As he said, “the economy and the country don’t close down in winter because of the flu…”

Public health expert Tiago Correia was more hesitant, however. In his opinion, there has to be “an exceptional strengthening of institutional communication so that the government can explain that we are one of the most advanced countries in the world in terms of vaccinations – this is excellent news – but if there are some setbacks and the country has to take a step back in ‘deconfinement’, (the government has to be able to explain) why this is happening”.

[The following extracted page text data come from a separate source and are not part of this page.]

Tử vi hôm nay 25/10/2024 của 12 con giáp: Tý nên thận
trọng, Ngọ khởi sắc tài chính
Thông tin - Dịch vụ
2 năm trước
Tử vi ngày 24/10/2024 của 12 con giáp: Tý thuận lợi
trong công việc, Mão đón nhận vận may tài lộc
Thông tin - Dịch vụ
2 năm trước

Eight months on from the most ambitious vaccination campaign Portugal has ever seen, and no-one seems able to predict how much protection citizens have really been afforded.

New rules for schools
Only too aware that vaccine cover reduces in age groups below 50 years old, DGS health chiefs have decided to tighten preventative measures in schools.

To this end, mass testing will be going ahead – first of teaching and non-teaching staff from next Monday, then of pupils from the start of term – while mask mandates are being extended to the over-10s.

Even children from the ages of six will now be “strongly recommended” to wear masks during the school day.

The only ‘relief’ seems to be likely when it comes to isolated cases of infection being flagged. In these situations, whole classes will not be sent home for two weeks at a time, explain reports – although it is still not clear who will be sent home, and for how long.